WorldCom said Tuesday it will likely report another $1.8 billion in fraudulent accounting, an announcement that sparked an expansion of federal fraud charges against the Clinton-based telecommunications giant.
“(WorldCom) expects an additional restatement of earnings which, when added to WorldCom’s past restatements, could total in excess of $9 billion,” the company said in a statement.
“The company is continuing to finalize its review. Once the review is complete, it will make the final information public.”
In June, WorldCom announced it had hidden $3.85 billion in expenses from its financial reports in 2001 and the first quarter of 2002, a move that made the company appear profitable while it was losing money. The announcement forced the company to file for Chapter 11 bankruptcy protection in July.
The Securities and Exchange Commission filed civil fraud charges against the company as a result of the June announcement. On Tuesday, the commission expanded its charges against WorldCom. The original charges covered financial malfeasance between 2001 and the first quarter of 2002. The expansion filed Tuesday covers accounting fraud as far back as 1999.
Four company executives have pleaded guilty to federal securities fraud and conspiracy charges stemming from the June announcement. Fired Chief Financial Officer Scott Sullivan has pleaded innocent to securities fraud and conspiracy charges.
WorldCom said in its statement that it is in talks with the SEC to settle those charges. SEC officials would not confirm or deny settlement talks.
In August, the company announced another $3.3 billion in accounting fraud. That money came from boosting revenues using what accountants call reserve accounts.

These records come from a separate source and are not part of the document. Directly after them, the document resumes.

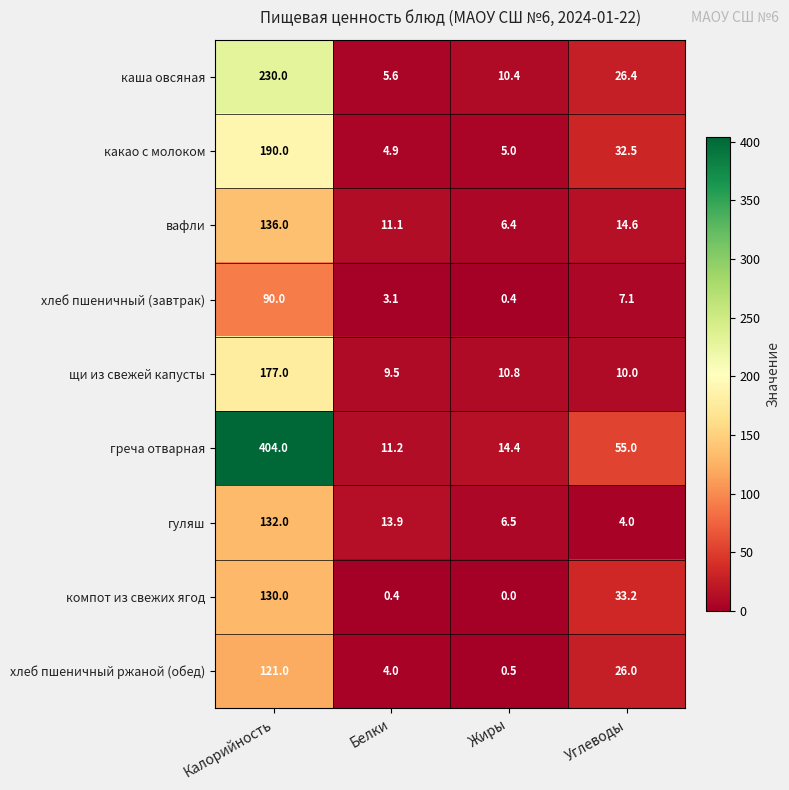

Which category has the highest value across all series?

Калорийность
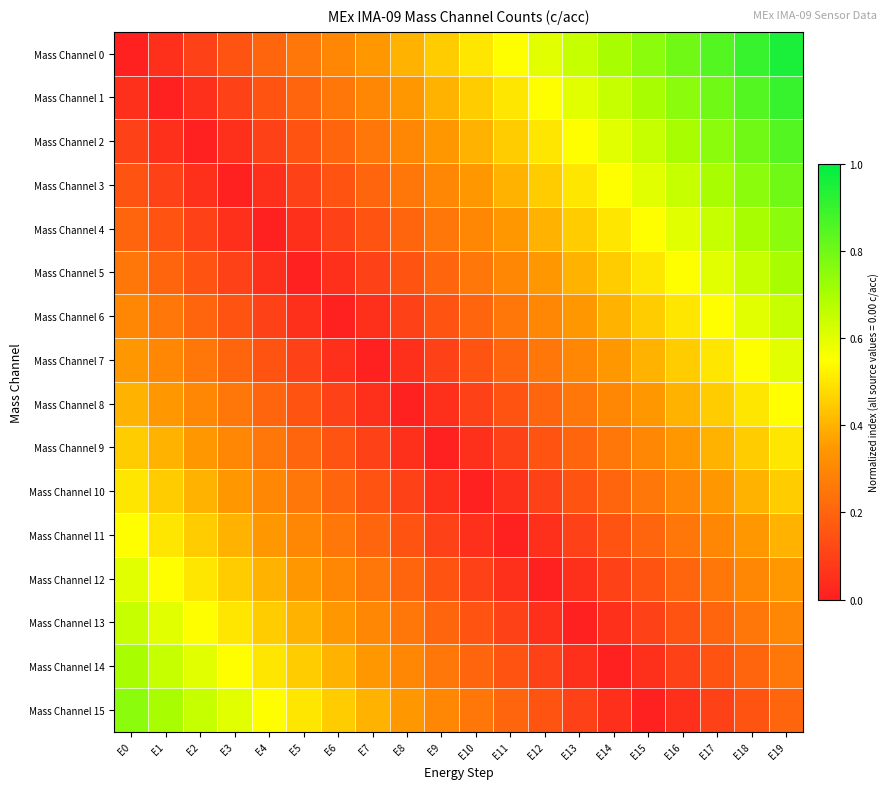

Which series has the largest total across all categories?

Mass Channel 0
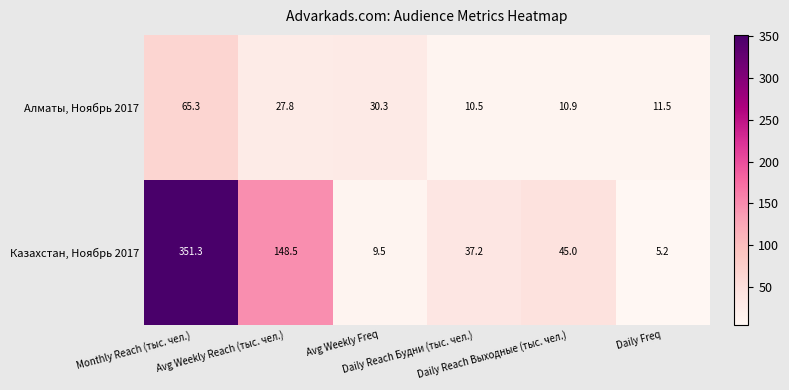

Count the number of categories in the chart.

6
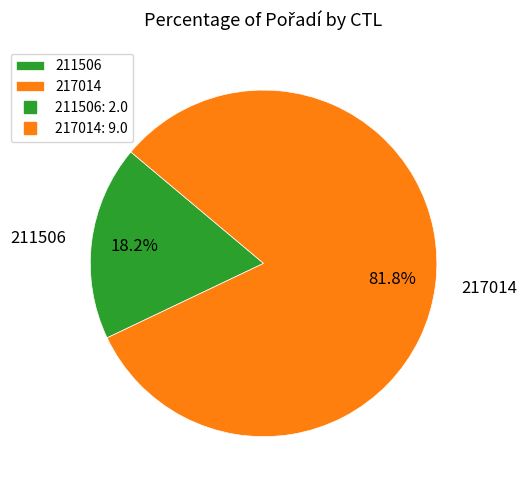

To the nearest percent, what is the average slice percentage?

50%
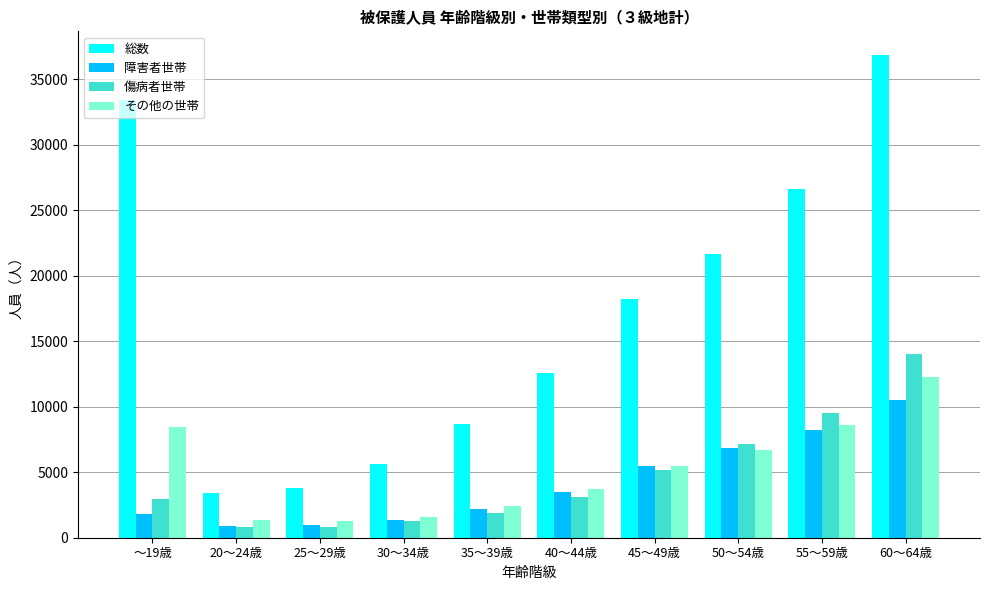

What is the difference between the 総数 values at ～19歳 and 20～24歳?

30034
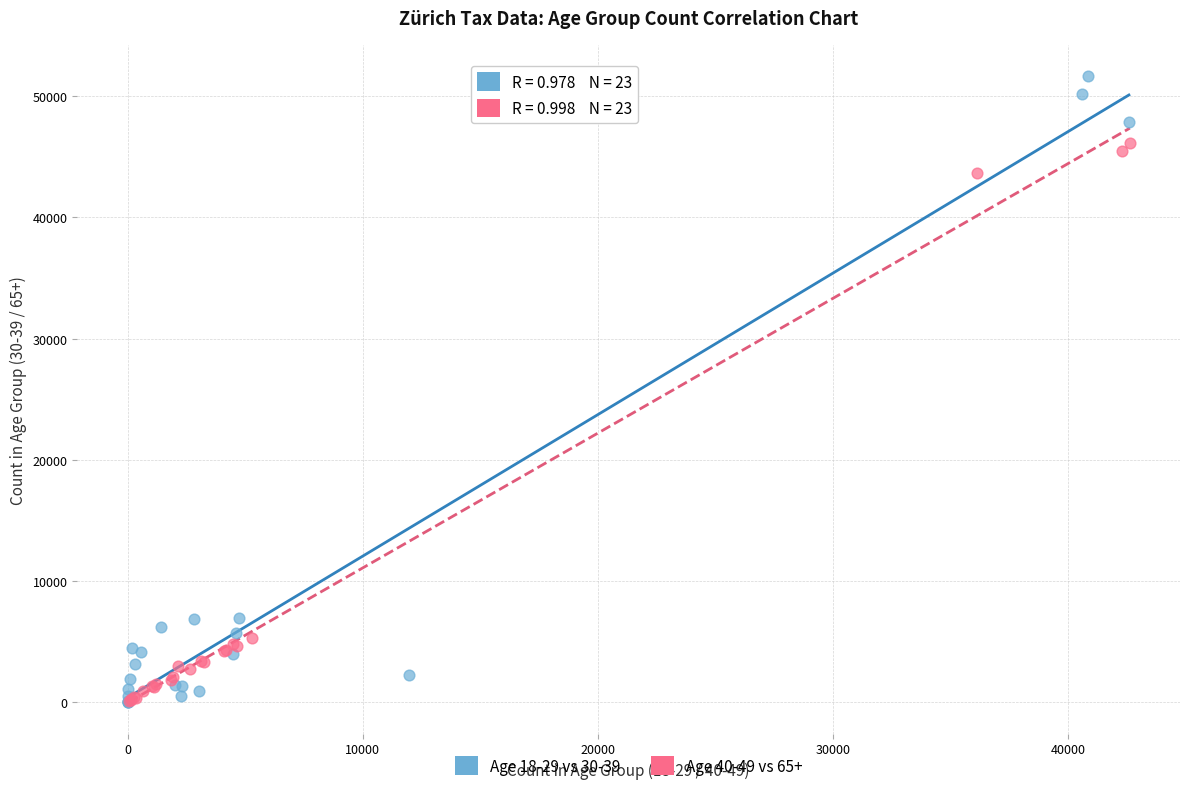

Which series has the widest spread of Y values?

Age 18-29 vs 30-39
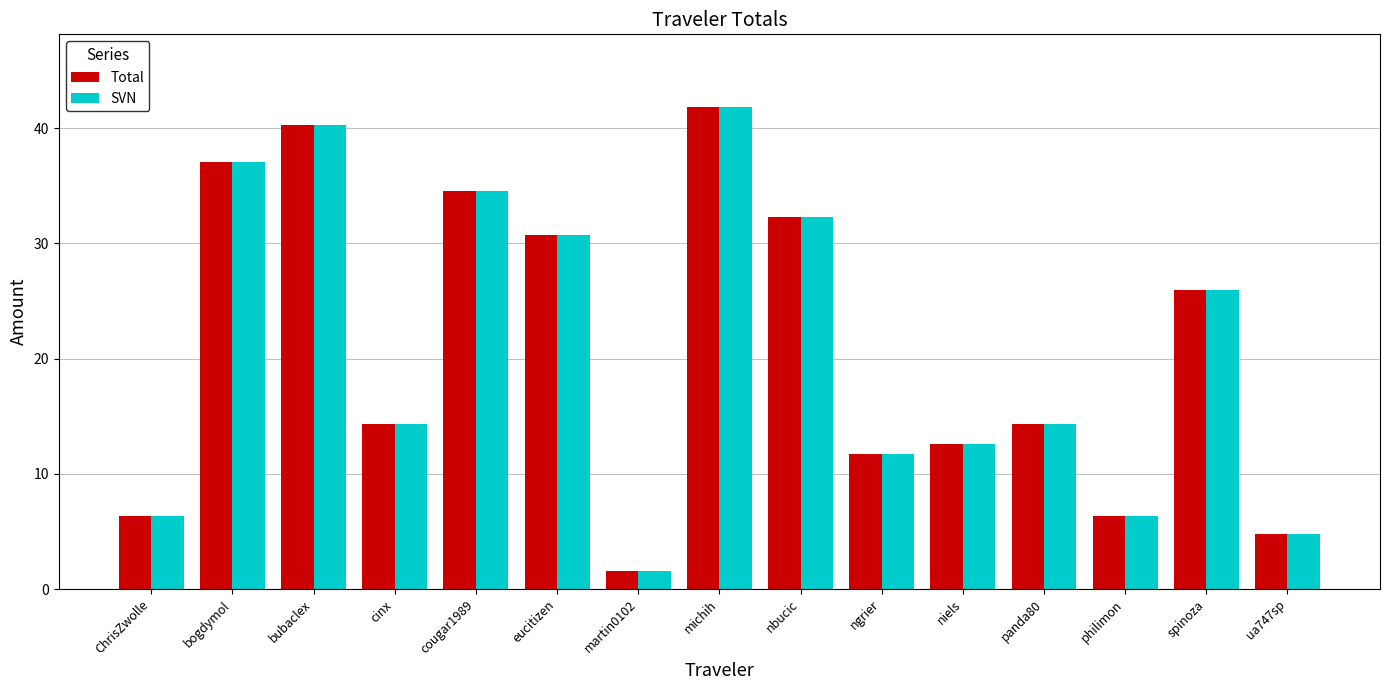

What is the value of the SVN bar at the 8th from the left?

41.9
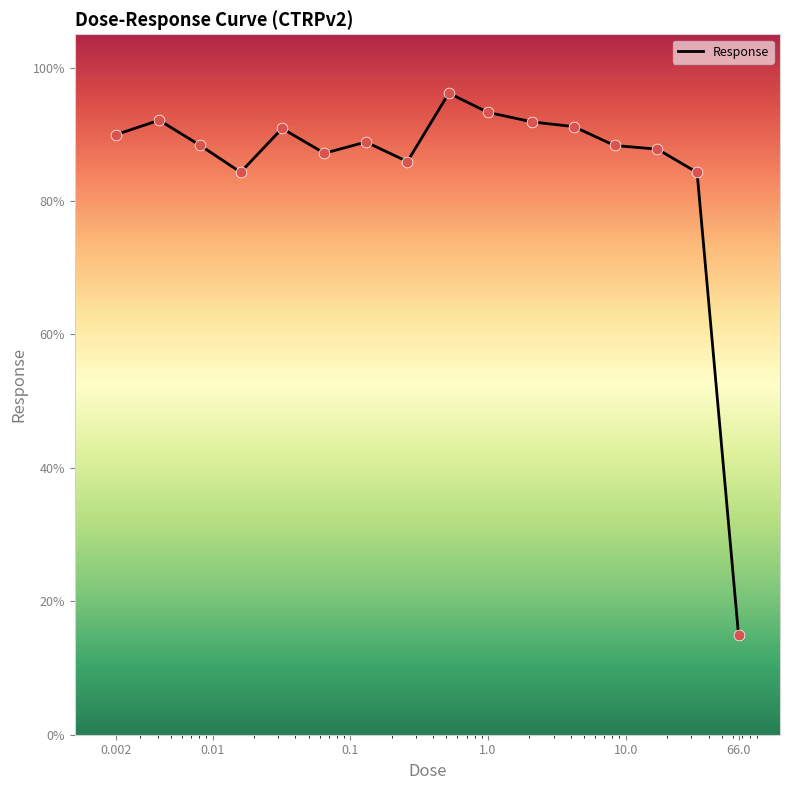

What is the minimum value shown in the chart?

14.9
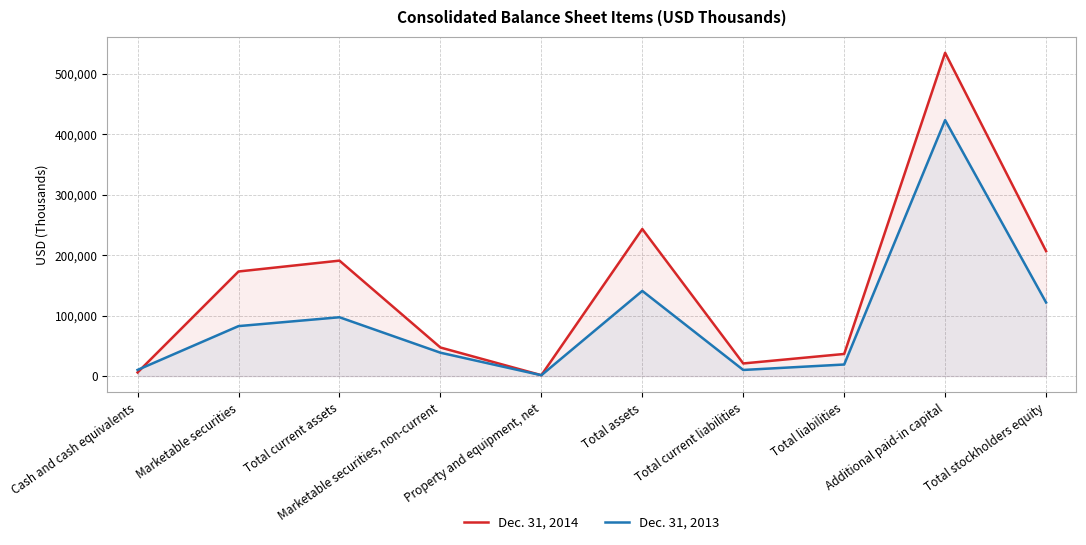

Which series has the widest spread of values?

Dec. 31, 2014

Reserves are special bank accounts set up to pay for potential losses from a specific predictable event, such as a legal verdict. Between 1999 and 2001, WorldCom took money out of its reserve accounts and treated that money as if it was revenue from operations.
WorldCom did not detail where the additional fraudulent accounting took place, but a report filed Monday by bankruptcy monitor and former U.S. Attorney General Richard Thornburgh said additional restatements would be likely.
In his report, Thornburgh said WorldCom may have taken more out of reserve accounts than had been claimed in its earlier disclosures. The report also claimed WorldCom’s handling of currency exchange issues from its foreign subsidiaries could require restatements.
Thornburgh’s report claimed WorldCom executives began moving money from reserve accounts as early as 1999 to help the firm meet analysts’ expectations for its financial performance. The practice grew in 2000 and 2001, the report claimed.
By 2001, tampering with reserve accounts was not giving the company enough of a boost to meet expectations, so executives began hiding expenses from financial reports, Thornburgh claimed in the report.
WorldCom’s main method of hiding expenses was reclassifying them. For telecommunications firms, money spent to access other phone companies’ networks is considered a day-to-day operating expense. WorldCom classified $3.85 billion in connection fees as an investment expense in 2001 and the first quarter of 2002.
Because investment spending does not show up on some financial reports, WorldCom was able to hide those expenses from investors. Had it not made those switches, it would have shown large financial losses during 2001.
In its statement, WorldCom said the additional restatements would not impact the company’s ability to provide service to customers or operate its businesses.